Today, about seventy years later, the percentage of women programmers is small. Exact numbers seem hard to find. According to an NPR article only about 18% of the Computer Science degrees earned today are earned by women.
It is tempting to draw a straight line between the dominance of women programmers in the 1940s and the paucity of women programmers today. But life is never that simple. Again using the NPR statistics, the number of women receiving Computer Science degrees rose from about 15% in the mid-1960s to about 37% in the mid-1980s.
Did something happen in the 1960s?
The answer to that question is a resounding “yes”. For those of you who don’t know the history of the 1960s I would recommend When Everything Changed: The Amazing Journey of American Women from 1960 to the Present by Susan Collins.
My own career mirrored the rise of the importance of women in computers during these turbulent decades of the 20th century. When I became a programmer in 1966 women programmers were in the minority. In my group, there were no women programming supervisors.
When I first became a programming supervisor in 1970 there was one other woman programming supervisor in a different area. She was about ten years older than me and unfortunately I never got to know her and learn her story.

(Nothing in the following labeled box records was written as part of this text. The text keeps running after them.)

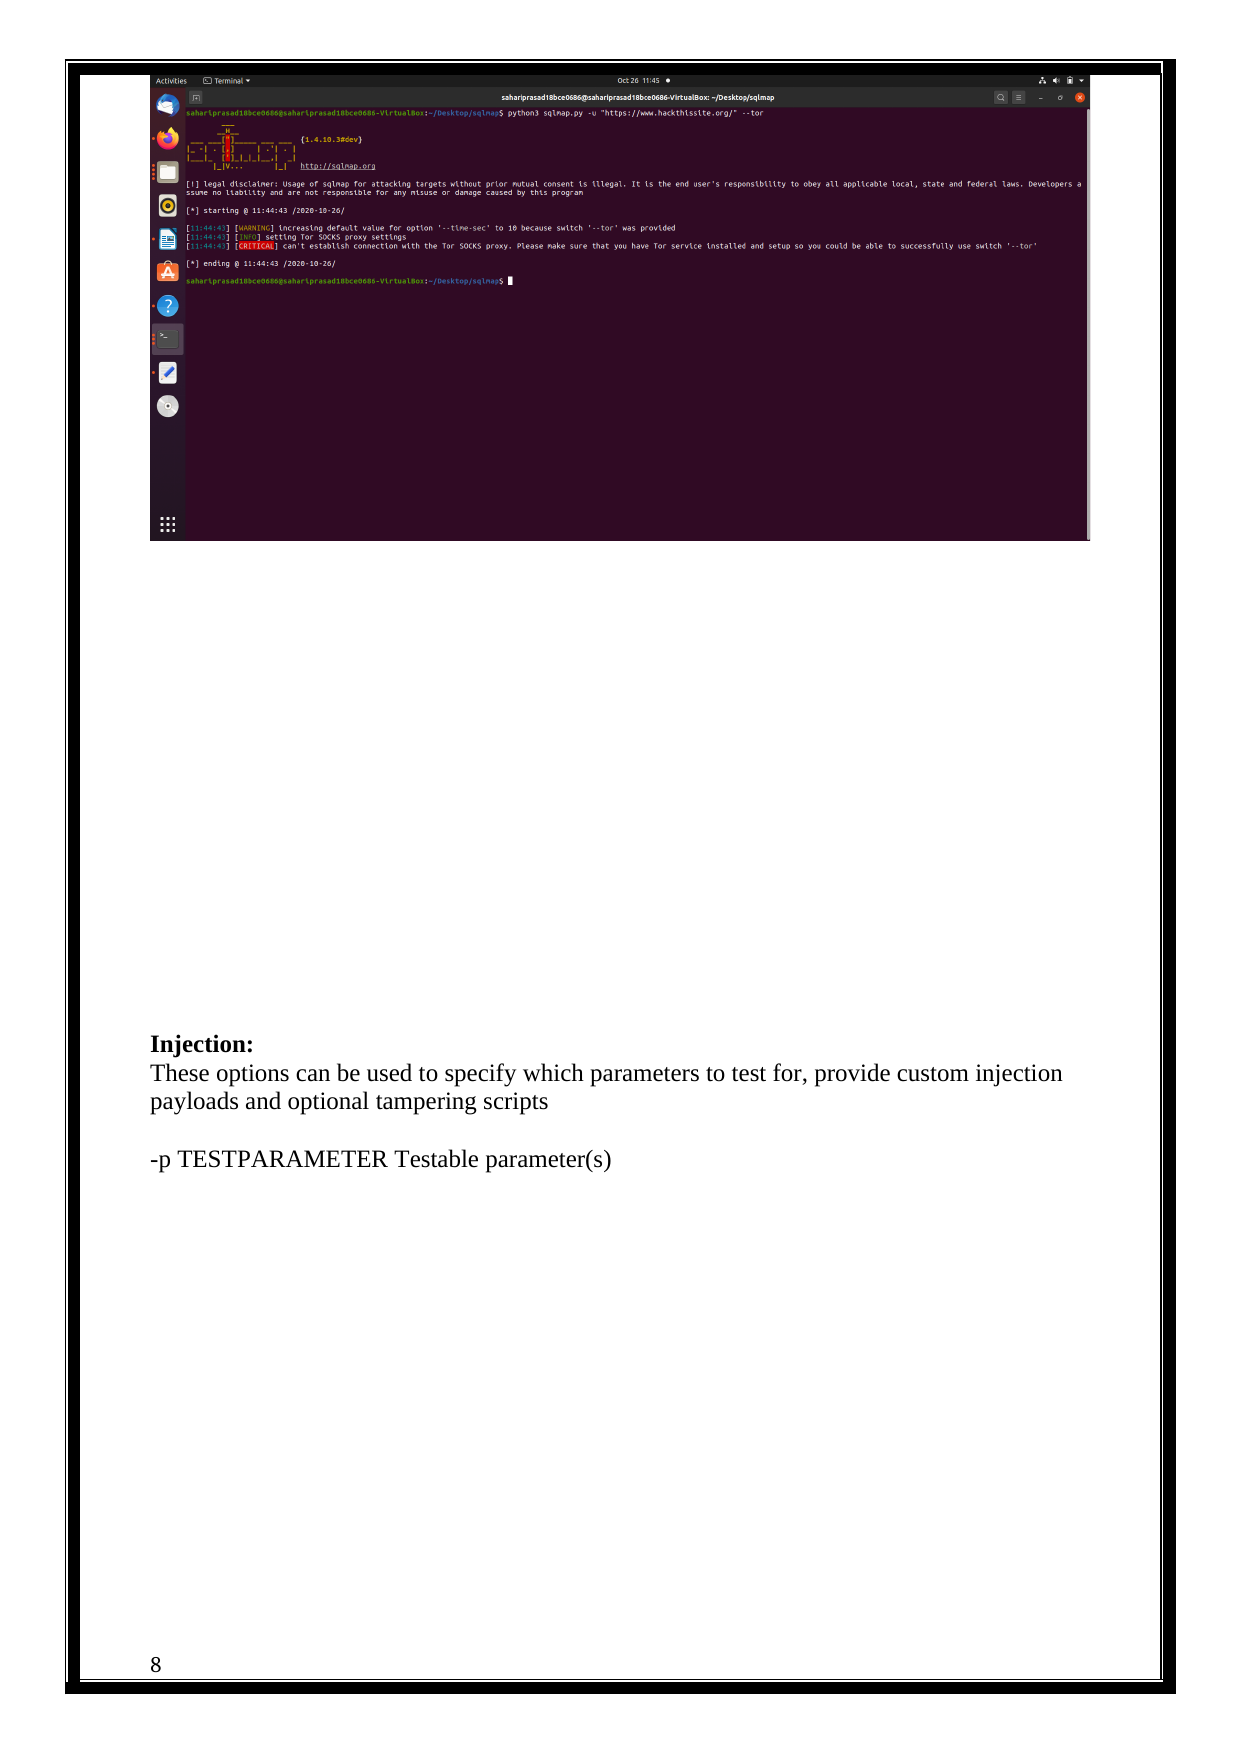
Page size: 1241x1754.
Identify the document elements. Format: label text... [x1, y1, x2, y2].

text Injection: [150, 1029, 1090, 1058]
picture [150, 75, 1091, 541]
text These options can be used to specify which parameters to test for, provide custom injection payloads and optional tampering scripts [150, 1058, 1090, 1115]
text -p TESTPARAMETER Testable parameter(s) [150, 1144, 1090, 1173]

By the early 1980s I had a significant number of women peers in computer management. My first woman boss was in 1989. The picture at the top of this article from the mid-1980s on Halloween shows a group of programmers and their managers. As you can see there was gender diversity in the group.

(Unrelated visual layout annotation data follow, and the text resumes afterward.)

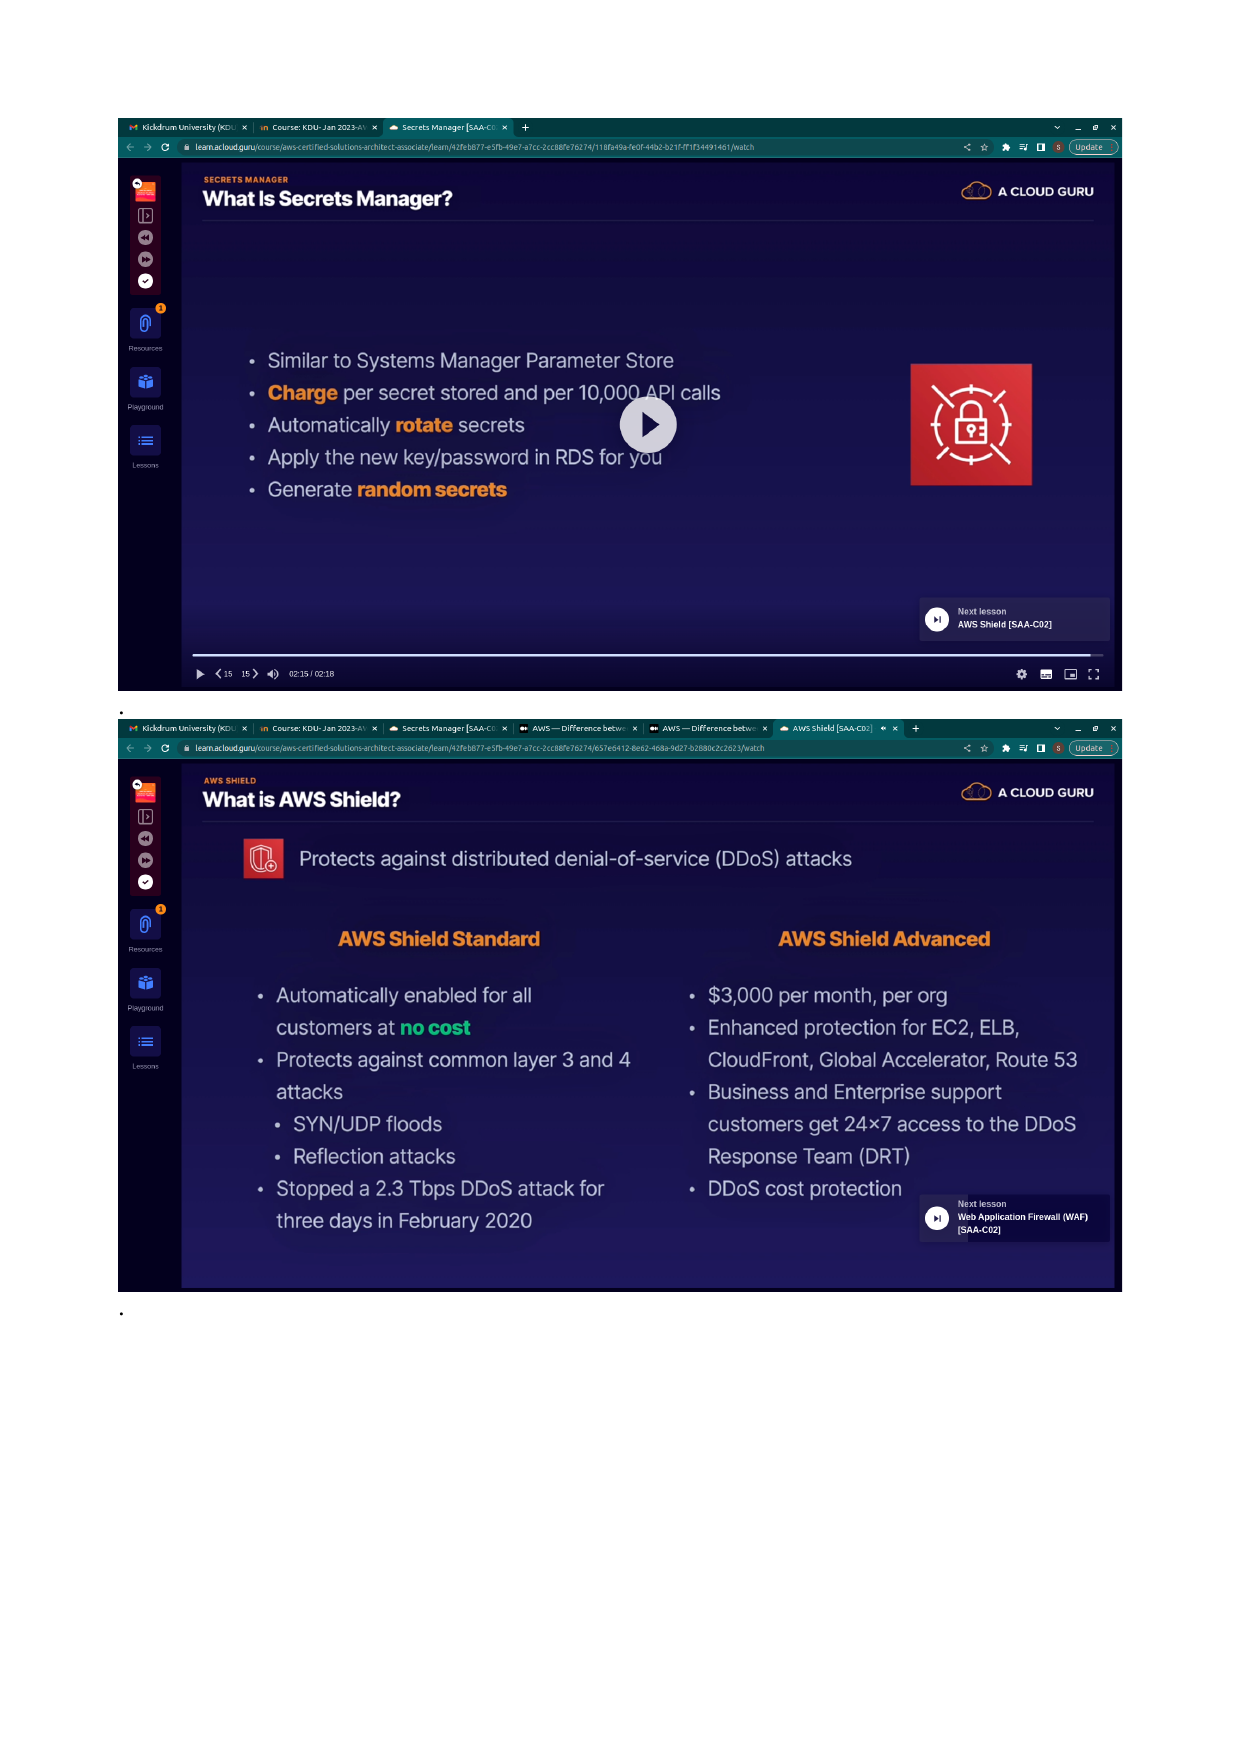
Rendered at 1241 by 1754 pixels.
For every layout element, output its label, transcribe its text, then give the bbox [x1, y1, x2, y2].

picture [118, 719, 1123, 1292]
picture [118, 118, 1123, 691]
text . [118, 1292, 1122, 1321]
text . [118, 691, 1122, 719]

When I retired in 2001 I wasn’t aware of a decrease in the number of women in computing. I may have just not been paying attention as in the early 1990s I left management to return to the technical work that I loved.
Why did this happen?
And I have no theory about why the percentage of women receiving Computer Science degrees started to decrease in the 1980s. But I do know that a correct theory is unlikely to be developed if the increase in women programmers starting in the 1960s is ignored.